A democracia sob ataque
Ao planejar assassinatos seletivos, os golpistas da extrema-direita bolsonarista mostraram que seu objetivo não era apenas impedir que um governo democraticamente eleito assumisse. Era também o de ressuscitar os métodos assassinos da ditadura de 1964. O bolsonarismo não criou nada de novo. Apenas reciclou o velho projeto de terror militar que marcou o período mais sombrio da história brasileira. Se a Operação Punhal Verde-Amarelo — minuciosamente elaborada pela organização criminosa liderada por Bolsonaro — tivesse sido executada, o Brasil estaria hoje mergulhado novamente nos horrores de um regime autoritário e sangrento. Revelada pela Polícia Federal em 2023, no âmbito da Operação Contragolpe, a trama foi um plano de caráter terrorista e golpista, que seria executado pelos “Kids Pretos”, militares das Forças Especiais do Exército, com o objetivo de eliminar fisicamente líderes e os pilares da democracia brasileira.

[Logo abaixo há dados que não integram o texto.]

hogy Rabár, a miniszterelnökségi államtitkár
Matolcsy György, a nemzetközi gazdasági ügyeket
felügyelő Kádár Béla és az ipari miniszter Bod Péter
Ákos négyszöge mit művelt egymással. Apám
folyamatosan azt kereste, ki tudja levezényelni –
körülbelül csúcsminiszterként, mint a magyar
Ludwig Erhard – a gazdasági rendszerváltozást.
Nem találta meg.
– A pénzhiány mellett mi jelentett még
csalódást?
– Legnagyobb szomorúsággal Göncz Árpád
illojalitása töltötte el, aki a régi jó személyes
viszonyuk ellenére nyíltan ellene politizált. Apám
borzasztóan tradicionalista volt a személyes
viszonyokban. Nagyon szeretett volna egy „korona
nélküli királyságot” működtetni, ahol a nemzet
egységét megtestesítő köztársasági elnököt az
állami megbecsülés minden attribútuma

O plano incluía o uso de arsenal de guerra
Os documentos apreendidos indicam que o presidente Lula e o vice Alckmin seriam envenenados, enquanto Alexandre de Moraes seria seguido, monitorado e provavelmente sequestrado, torturado e morto. O plano incluía o uso de arsenal de guerra — fuzis, metralhadoras e lança-granadas — além da criação de um “gabinete de crise” para assumir o poder após os assassinatos. O general da reserva Mário Fernandes admitiu ter idealizado a operação, e o general Braga Netto foi citado como responsável por financiar a ação, inclusive entregando dinheiro em espécie para viabilizar a logística. A operação não foi apenas uma tentativa de golpe. Foi uma ameaça concreta de reinstaurar o autoritarismo armado, com métodos que ecoam os porões da repressão enfrentados por Frei Tito e centenas de pessoas. A história se repete, e lembrar Tito e os torturados e assassinados de 1964 é também resistir à repetição dos horrores que eles enfrentaram.
A memória como resistência
A tentativa de golpe não foi apenas institucional. Foi física, violenta, planejada com precisão militar. E é justamente por isso que a homenagem à memória de Frei Tito se torna ainda mais urgente. Ele é o símbolo de que a liberdade não é dada: é conquistada até com a própria vida. Ao inscrever Frei Tito no Livro dos Heróis e Heroínas da Pátria, o Brasil reafirma que a democracia foi regada com sangue, fé e coragem. E que os fantasmas do autoritarismo nunca se dão por vencidos. Continuam rondando nossas instituições à procura de um momento para atacar de novo.
Reconhecer Tito e todos os que tombaram ou sobreviveram às torturas da ditadura que durou 21 anos é, portanto, afirmar que a democracia não se curva diante da violência. Floresce da memória e da luta de seus mártires.
* Este é um artigo de opinião, de responsabilidade do autor, e não reflete a opinião do Brasil 247.